We are not convinced that it is optimal to ship an Excel workbook containing all formulas in a simple grammar additionally to the taxonomy. Instead we managed to develop a very small expression parser that can parse these kinds of formulas, and validate them on the table model object that is generated by the XBRL processing engine. We would be happy to discuss this with you in more detail.
Another disadvantage of the Formula Linkbase for validation purpose is the missing link of the table cells generated according to the Table Linkbase Specification and the formula variables. In our view a good software tool should display the validation results directly attached to a cell, and not as a flat list that is available for the whole filing. This currently seems quite complex to achieve. Please see in Image 2 in the attached Annex a screenshot of our custom developed validation engine that is processed on the normal XBRL Table Linkbase model object. This solution is also used for custom validations, which can be easily set up by our business users.
Following this, we would be appreciative if the EBA could add the Excel validation file as a regular extension to the taxonomy for future releases, and think about a further integration of table value cell validations.

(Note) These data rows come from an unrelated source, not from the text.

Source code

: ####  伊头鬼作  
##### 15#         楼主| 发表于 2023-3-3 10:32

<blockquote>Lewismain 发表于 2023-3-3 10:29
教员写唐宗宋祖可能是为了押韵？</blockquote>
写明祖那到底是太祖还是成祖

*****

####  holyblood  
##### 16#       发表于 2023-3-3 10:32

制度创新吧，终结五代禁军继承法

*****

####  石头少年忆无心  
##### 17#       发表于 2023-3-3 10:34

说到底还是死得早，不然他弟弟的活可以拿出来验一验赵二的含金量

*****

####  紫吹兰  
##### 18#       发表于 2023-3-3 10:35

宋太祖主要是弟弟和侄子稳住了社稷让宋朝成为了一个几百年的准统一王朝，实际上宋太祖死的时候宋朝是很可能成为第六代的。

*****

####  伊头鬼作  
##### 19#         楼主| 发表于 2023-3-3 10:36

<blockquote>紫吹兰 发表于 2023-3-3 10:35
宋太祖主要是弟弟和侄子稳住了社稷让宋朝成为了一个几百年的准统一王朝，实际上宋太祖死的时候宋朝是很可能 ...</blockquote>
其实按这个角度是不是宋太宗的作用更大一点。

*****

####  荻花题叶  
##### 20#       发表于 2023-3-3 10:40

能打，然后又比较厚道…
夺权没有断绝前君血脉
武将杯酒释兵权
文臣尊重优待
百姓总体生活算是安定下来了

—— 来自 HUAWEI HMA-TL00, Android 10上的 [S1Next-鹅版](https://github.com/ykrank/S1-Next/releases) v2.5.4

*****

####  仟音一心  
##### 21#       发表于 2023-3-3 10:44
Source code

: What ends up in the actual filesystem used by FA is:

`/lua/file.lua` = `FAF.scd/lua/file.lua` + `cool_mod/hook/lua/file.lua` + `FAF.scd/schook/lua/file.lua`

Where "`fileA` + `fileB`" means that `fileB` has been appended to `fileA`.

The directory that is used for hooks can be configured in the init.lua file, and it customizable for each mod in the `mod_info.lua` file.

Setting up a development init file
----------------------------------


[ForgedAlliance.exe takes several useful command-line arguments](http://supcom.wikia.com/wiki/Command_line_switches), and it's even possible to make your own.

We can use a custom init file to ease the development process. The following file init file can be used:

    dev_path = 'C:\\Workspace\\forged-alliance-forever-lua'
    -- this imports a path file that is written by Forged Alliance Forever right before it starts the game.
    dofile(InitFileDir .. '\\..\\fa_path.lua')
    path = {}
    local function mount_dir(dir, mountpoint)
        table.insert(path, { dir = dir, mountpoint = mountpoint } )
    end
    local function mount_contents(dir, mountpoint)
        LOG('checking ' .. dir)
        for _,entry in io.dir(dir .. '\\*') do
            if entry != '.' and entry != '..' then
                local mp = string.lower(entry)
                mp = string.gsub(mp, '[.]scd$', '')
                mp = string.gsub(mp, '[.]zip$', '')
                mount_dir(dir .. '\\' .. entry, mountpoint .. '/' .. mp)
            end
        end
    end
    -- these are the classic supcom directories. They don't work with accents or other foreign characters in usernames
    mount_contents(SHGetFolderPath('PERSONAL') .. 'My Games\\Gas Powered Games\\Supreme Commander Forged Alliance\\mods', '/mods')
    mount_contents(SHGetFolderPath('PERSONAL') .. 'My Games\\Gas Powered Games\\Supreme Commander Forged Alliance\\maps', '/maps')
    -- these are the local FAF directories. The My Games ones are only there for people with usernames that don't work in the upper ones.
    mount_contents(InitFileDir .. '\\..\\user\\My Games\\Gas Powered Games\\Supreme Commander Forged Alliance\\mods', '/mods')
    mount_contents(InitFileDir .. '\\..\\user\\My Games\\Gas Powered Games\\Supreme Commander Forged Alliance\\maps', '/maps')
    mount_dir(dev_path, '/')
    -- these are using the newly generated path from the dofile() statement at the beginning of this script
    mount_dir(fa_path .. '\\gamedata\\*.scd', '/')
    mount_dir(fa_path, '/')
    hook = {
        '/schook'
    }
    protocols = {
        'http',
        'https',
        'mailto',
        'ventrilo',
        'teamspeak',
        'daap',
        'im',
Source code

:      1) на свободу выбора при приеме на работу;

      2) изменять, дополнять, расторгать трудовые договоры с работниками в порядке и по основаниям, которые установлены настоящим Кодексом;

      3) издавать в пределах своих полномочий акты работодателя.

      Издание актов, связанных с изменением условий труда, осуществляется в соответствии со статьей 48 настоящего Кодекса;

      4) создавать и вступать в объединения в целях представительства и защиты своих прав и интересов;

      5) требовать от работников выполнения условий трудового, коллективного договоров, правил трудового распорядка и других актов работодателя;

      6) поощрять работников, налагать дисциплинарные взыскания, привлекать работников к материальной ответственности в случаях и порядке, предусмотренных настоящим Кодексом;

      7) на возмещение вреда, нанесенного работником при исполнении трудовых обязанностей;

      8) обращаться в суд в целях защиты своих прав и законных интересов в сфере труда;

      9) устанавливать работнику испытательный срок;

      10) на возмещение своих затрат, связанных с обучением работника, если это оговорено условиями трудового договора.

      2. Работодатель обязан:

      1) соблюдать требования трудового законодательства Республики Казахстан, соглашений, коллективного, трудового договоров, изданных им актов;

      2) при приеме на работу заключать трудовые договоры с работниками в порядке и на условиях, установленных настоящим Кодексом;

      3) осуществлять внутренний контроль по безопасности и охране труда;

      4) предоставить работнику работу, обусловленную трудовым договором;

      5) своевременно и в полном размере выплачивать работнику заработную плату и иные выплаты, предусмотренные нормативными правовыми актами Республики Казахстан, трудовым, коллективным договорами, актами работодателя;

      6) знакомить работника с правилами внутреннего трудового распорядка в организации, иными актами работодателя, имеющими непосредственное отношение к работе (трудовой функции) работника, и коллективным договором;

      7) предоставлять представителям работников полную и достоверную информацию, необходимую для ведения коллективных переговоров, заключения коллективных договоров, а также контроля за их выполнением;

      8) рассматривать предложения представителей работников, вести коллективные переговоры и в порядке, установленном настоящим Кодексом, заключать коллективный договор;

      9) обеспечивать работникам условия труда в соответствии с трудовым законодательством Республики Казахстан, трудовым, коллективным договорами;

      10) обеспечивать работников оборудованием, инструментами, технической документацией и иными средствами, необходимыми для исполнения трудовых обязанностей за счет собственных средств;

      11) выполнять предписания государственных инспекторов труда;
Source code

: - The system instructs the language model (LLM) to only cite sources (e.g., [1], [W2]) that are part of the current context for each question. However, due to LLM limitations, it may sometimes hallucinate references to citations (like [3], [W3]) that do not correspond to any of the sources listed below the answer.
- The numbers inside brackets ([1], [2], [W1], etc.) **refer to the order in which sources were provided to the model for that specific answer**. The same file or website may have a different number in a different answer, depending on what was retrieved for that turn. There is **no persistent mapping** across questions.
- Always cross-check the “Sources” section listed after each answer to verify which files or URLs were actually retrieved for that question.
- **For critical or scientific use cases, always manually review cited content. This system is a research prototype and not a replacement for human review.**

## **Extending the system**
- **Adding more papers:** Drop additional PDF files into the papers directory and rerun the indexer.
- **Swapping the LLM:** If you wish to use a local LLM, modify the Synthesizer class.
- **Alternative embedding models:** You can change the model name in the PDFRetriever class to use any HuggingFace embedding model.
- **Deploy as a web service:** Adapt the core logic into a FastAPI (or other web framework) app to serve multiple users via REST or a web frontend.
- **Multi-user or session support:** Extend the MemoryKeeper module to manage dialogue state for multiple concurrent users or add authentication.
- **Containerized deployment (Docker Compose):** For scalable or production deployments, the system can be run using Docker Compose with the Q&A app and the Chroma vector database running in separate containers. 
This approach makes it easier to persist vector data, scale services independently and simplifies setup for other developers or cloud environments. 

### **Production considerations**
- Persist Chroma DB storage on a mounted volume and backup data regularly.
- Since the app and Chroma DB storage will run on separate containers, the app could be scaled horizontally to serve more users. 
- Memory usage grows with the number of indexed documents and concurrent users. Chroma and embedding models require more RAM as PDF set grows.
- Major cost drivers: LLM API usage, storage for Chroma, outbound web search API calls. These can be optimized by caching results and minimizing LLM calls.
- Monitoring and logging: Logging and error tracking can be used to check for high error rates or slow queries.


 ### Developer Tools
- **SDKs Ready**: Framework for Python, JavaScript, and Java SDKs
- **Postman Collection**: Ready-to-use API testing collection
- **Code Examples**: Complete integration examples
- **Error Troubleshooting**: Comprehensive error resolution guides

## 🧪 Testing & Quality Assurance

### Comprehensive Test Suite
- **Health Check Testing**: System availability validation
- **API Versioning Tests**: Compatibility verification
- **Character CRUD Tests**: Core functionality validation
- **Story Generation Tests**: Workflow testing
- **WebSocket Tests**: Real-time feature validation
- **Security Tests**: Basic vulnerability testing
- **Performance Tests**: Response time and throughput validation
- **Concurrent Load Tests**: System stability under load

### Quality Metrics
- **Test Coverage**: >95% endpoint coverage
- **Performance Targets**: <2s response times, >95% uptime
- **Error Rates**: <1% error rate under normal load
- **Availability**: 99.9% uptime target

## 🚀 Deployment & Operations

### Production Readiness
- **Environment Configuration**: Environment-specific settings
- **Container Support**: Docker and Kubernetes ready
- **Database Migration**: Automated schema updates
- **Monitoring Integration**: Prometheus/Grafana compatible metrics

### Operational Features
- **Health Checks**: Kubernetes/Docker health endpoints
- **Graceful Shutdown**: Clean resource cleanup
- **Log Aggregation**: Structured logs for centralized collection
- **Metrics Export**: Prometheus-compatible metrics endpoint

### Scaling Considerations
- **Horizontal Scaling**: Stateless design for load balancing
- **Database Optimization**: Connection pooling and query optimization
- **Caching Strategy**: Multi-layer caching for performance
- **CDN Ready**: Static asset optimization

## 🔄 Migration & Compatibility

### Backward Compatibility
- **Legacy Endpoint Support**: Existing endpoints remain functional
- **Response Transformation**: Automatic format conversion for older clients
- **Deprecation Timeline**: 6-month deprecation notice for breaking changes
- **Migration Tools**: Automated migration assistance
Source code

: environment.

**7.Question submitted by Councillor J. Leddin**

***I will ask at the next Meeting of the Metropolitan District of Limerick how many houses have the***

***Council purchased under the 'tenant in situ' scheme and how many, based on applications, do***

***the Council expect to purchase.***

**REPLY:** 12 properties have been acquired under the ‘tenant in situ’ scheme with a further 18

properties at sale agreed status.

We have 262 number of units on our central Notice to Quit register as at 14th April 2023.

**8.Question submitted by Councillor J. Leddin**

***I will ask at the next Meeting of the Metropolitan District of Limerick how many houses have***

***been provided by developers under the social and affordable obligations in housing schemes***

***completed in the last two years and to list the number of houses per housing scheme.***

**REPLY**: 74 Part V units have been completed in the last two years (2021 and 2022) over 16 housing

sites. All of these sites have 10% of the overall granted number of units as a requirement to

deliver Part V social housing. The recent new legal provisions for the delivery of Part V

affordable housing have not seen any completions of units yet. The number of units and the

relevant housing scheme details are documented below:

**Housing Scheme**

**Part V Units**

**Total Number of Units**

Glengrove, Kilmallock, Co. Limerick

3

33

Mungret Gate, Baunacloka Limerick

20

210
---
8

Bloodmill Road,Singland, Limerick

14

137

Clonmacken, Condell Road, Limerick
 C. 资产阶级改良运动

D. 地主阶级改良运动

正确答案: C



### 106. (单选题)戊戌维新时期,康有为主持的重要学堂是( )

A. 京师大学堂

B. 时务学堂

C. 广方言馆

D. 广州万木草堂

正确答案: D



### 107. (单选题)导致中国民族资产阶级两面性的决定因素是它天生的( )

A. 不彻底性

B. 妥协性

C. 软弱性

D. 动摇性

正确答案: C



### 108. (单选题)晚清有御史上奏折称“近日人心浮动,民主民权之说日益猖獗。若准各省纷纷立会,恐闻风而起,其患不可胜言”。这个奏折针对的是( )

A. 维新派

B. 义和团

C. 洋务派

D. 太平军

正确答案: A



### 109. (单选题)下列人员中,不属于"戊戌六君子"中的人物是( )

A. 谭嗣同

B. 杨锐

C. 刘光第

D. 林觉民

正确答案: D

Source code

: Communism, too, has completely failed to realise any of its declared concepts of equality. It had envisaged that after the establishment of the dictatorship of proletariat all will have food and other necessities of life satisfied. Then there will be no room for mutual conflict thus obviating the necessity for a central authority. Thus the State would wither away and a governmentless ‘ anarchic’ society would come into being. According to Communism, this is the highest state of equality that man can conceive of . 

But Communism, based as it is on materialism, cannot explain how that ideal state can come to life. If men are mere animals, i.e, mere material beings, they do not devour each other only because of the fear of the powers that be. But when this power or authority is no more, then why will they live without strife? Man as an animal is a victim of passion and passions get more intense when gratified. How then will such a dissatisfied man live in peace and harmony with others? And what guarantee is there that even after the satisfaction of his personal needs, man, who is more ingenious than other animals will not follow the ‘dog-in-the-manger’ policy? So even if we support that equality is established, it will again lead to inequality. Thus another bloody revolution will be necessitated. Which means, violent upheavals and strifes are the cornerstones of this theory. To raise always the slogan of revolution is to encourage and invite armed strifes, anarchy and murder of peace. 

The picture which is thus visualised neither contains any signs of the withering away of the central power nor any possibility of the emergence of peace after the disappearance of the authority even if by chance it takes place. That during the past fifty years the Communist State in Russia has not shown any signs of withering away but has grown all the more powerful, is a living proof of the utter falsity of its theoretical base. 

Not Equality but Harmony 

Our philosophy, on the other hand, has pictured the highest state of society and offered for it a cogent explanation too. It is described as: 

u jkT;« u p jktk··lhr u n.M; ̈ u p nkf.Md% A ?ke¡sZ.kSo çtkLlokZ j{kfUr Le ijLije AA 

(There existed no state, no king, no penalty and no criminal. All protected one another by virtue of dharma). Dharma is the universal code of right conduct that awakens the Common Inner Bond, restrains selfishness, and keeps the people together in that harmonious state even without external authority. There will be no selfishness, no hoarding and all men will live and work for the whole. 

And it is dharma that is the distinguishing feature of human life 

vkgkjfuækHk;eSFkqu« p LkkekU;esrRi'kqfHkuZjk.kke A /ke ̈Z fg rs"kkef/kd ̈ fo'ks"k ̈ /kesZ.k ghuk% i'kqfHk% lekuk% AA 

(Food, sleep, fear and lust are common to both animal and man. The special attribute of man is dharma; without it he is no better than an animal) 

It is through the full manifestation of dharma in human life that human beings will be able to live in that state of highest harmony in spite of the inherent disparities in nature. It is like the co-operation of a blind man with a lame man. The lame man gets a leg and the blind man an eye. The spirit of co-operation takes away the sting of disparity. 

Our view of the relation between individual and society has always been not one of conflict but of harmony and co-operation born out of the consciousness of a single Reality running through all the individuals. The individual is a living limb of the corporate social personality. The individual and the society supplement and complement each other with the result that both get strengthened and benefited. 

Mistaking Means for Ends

Open “Typed Dimension” Tables
The use of typed dimensions within the taxonomy seems reasonable and necessary for a certain tables. However, we recommend the use of these be limited as follows: Please avoid “nested XML typed dimension values” (XML complex schema types) as typed dimension values. This is well defined by the XBRL specification, but it makes it complex to identify a certain table line. The uses of simple types for typed dimension values will ease the mapping process for these tables.
Additionally, we request that the EBA avoid multiple typed dimension filters (Formula Dimension Filters) per axis, in order to keep its use limited and easy.